Authors: Francesco Recchia, Chit K Leung, Edwin C Chin, Daniel Y Fong, David Montero, Calvin P Cheng, Suk Yu Yau, Parco M Siu
In this blog we explain the findings from our recent review published in BJSM on the use of exercise, antidepressants and/or their combination for combating symptoms of non-severe depression in adults.
Why is this study important?
Depression is a leading cause of disability worldwide and is estimated to affect over 320 million people (1). Depression can have debilitating effects on both mental and physical health, and can severely affect mood, interpersonal relationships and quality of life (2).
Second-generation antidepressants are the standalone treatment for depression, however many depressed patients, especially those with non-severe depression, are hesitant to initiate antidepressant treatment.

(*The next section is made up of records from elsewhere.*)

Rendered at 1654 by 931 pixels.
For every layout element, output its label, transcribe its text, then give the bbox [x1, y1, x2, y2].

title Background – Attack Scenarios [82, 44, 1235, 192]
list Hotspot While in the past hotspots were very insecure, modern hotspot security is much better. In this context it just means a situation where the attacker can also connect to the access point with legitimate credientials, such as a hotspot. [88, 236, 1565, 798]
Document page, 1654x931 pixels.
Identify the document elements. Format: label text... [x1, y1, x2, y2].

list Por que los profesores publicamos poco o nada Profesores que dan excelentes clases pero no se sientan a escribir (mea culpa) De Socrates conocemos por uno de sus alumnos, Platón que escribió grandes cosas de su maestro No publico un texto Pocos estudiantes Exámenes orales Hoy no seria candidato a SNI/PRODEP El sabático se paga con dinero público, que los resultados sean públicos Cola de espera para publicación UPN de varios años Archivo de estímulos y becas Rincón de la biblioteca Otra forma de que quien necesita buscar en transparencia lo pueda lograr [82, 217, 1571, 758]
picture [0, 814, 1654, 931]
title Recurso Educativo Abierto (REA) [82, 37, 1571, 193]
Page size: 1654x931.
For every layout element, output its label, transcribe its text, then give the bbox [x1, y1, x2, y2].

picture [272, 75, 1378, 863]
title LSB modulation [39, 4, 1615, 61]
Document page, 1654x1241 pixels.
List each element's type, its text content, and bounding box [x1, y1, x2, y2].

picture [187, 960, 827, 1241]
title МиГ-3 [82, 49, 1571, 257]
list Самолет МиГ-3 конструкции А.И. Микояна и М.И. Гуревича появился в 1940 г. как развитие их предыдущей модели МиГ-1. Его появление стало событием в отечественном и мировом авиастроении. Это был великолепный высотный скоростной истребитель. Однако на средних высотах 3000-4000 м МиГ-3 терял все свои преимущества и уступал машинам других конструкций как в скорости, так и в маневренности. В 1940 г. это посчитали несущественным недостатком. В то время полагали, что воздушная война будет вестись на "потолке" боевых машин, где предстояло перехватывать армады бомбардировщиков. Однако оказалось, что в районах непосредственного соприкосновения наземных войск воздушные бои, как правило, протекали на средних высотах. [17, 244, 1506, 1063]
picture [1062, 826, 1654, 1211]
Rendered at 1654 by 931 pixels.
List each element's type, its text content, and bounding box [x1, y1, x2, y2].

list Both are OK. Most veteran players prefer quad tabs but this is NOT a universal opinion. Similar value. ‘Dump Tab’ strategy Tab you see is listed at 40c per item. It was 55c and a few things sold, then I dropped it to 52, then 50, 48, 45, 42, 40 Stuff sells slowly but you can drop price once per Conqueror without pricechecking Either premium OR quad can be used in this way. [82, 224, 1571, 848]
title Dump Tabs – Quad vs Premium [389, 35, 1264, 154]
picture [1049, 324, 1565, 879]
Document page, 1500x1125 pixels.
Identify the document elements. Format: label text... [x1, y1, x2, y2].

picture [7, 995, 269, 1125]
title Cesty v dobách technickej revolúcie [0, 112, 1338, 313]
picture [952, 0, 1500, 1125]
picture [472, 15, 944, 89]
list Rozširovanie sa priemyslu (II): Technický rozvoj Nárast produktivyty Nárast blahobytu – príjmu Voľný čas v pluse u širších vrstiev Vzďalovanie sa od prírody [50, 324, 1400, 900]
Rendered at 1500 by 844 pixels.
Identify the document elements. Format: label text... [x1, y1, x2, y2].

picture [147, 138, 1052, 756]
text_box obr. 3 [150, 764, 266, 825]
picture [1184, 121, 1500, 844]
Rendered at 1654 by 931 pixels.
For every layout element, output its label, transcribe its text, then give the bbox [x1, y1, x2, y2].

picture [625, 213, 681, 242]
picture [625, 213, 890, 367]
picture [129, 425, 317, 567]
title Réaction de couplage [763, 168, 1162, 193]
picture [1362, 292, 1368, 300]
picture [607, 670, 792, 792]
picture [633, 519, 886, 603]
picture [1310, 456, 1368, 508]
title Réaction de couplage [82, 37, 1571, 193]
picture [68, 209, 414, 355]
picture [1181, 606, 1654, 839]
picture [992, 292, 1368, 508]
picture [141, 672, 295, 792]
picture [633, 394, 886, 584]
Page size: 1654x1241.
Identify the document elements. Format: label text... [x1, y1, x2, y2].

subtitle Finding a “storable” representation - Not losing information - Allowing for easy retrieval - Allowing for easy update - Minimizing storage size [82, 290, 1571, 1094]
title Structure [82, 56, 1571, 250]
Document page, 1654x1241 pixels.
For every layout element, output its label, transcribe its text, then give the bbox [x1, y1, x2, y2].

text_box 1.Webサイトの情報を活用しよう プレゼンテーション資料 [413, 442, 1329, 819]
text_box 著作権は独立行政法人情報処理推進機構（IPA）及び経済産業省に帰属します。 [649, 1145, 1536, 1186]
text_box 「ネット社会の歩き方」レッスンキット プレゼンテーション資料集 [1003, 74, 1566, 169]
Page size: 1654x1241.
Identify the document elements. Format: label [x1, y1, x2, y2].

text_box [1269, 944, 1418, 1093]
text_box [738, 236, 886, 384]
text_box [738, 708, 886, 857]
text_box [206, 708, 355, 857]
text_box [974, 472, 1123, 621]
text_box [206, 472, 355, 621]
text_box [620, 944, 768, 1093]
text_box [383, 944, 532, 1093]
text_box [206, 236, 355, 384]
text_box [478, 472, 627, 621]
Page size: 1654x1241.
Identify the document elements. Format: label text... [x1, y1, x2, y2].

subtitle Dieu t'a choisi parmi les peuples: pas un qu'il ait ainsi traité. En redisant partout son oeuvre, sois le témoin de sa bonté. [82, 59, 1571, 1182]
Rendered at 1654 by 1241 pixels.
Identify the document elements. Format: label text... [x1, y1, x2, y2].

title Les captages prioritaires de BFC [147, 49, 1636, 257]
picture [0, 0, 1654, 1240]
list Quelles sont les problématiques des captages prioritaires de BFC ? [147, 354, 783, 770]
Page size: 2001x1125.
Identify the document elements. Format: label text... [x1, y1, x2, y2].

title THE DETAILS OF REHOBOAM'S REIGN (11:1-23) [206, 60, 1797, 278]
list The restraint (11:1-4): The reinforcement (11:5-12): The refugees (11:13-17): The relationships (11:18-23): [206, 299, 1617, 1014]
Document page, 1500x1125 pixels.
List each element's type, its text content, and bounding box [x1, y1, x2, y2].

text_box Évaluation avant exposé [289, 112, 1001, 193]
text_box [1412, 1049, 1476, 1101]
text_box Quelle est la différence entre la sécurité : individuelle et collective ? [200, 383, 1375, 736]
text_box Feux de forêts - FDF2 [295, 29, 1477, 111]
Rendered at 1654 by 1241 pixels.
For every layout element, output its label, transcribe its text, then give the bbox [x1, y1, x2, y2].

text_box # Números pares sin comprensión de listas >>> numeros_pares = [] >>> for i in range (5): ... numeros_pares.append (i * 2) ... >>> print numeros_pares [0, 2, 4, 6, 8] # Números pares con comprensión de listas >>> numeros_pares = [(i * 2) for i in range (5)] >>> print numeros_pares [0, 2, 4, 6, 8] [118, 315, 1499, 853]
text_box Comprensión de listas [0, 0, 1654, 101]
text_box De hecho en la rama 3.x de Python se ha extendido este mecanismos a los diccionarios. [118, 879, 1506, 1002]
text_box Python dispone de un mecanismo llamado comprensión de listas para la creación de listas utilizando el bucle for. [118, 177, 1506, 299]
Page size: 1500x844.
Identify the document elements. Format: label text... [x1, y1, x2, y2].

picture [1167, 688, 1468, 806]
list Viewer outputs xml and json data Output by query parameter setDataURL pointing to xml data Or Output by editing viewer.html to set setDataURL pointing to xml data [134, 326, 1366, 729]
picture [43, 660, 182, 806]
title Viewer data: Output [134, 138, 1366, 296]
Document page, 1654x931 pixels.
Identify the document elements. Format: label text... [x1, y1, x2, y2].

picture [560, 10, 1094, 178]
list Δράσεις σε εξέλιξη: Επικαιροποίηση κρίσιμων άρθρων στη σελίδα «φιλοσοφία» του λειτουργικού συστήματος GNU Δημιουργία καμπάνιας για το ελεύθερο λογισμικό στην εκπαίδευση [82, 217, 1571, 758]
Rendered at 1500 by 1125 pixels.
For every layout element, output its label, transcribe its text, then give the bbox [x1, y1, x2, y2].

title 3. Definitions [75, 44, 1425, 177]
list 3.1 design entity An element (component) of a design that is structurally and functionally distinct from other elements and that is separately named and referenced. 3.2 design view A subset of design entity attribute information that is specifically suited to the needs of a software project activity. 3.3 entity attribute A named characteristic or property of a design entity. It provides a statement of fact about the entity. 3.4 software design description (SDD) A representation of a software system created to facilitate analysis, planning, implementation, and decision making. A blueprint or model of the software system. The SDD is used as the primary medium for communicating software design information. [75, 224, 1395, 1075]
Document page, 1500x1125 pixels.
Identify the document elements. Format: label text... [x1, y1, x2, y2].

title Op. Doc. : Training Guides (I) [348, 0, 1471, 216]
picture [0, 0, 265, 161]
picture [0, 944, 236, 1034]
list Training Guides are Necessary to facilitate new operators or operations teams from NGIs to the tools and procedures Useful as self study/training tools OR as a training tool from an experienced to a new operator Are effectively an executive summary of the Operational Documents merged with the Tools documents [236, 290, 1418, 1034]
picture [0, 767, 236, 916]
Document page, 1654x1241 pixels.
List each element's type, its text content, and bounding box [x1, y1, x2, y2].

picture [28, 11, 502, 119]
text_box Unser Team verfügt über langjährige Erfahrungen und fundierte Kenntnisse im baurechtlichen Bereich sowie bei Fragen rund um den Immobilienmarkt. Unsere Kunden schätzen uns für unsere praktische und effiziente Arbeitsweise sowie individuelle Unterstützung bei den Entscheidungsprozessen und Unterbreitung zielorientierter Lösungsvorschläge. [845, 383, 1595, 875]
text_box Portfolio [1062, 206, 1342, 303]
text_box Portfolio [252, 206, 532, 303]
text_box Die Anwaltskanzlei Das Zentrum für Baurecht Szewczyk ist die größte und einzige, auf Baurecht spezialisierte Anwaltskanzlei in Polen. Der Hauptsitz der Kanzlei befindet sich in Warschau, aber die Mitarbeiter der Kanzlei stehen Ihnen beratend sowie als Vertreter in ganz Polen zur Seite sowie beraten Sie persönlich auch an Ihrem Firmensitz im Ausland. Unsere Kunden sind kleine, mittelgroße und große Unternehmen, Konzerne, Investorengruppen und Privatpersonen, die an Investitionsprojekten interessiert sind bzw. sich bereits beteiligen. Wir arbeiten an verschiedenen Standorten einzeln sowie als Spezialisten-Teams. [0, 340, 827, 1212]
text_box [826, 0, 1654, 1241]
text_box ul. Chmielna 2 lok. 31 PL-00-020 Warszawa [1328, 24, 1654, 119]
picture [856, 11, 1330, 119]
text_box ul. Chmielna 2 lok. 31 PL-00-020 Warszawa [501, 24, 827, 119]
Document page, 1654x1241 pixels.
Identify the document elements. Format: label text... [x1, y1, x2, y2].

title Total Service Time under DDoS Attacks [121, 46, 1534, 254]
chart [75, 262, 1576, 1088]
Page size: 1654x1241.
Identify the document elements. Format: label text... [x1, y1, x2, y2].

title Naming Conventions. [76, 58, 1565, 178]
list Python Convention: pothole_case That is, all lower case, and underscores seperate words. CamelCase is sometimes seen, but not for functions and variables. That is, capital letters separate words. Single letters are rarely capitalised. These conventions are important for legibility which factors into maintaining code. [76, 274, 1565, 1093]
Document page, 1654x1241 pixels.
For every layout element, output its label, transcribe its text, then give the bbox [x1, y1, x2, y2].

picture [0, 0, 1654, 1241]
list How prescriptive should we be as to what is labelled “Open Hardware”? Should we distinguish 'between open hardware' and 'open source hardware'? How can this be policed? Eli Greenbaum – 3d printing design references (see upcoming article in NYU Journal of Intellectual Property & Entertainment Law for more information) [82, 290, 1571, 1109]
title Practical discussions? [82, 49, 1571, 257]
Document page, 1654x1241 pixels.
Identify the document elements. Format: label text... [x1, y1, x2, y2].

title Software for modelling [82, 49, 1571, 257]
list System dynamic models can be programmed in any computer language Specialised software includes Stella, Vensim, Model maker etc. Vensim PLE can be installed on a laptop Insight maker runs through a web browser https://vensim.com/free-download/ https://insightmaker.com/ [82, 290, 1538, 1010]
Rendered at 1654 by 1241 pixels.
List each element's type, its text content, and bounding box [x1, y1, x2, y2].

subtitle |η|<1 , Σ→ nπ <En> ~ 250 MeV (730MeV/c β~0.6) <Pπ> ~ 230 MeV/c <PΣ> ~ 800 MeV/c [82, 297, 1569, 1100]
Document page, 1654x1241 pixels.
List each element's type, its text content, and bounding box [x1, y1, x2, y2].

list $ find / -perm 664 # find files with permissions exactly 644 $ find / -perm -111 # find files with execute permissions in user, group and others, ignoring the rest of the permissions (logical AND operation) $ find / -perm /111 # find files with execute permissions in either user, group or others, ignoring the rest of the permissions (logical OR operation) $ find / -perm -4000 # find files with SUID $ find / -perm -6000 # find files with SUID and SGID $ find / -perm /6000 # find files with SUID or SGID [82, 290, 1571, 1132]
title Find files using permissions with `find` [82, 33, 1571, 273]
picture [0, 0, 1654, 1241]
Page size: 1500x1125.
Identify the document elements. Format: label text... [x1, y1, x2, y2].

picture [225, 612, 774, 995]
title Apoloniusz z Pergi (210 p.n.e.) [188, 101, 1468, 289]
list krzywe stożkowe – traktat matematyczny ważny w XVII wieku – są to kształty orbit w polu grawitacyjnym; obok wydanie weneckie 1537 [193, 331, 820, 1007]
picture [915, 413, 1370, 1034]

Some of the reasons for refusing treatment include high costs, adverse effects, social stigmatization and the belief that the treatment will not be effective (3).
Lately, physical exercise has gained attention as a potential treatment alternative that is cheaper, safer and more accessible than antidepressants. However, it is unclear whether exercise can have similar benefits on depressive symptoms compared to antidepressants.
This study is important because it compares the effects of exercise to the effects of a conventional clinical treatment for depression. The results will inform clinical practice guidelines about the potential of exercise to improve symptoms of non-severe depression.
How did the study go about this?
We conducted an extensive literature review and searched for studies on depressed individuals who were randomly allocated to an exercise, antidepressants, or exercise plus antidepressants intervention and that assessed symptoms of depression before and after the intervention. We then extracted relevant data from the included studies and compared the extent to which each of the treatment approaches alleviated the depressive symptoms of participants. We made use of recognized reporting guidelines (PRISMA, CINeMA) and conducted a number of statistical analyses to ensure that our results were accurate and were rigorously obtained.
What did the study find?
Overall, we found evidence from 21 studies on over 2,500 participants that were randomized to an exercise, antidepressant or exercise plus antidepressant intervention, or to a non-interventional control condition.
When compared to controls, studies of exercise, antidepressants and exercise plus antidepressants showed greater alleviations of depressive symptoms. However, when compared to one another, none of the three treatments was superior to the other.
We also found that participants who were assigned to an exercise intervention were more likely to drop out from the study than participants who took antidepressants, although this was based on a lower number of studies.
What are the key take-home points?
Physical exercise performed on its own or in combination with antidepressant treatment can alleviate symptoms of depression to a similar extent as antidepressants alone. Our results support the adoption of exercise as an alternative treatment for non-severe depression in adults. Clinicians should consider recommending exercise to individuals who show signs of depression of mild or moderate severity.
- World Health Organization. Depression and other common mental disorders: global
health estimates. Geneva: World Health Organization, 2017.
- Kessler RC. The costs of depression. Psychiatr Clin North Am 2012;35:1–14.
- Sansone RA, Sansone LA. Antidepressant adherence: are patients taking their
medications? Innov Clin Neurosci 2012;9:41–6.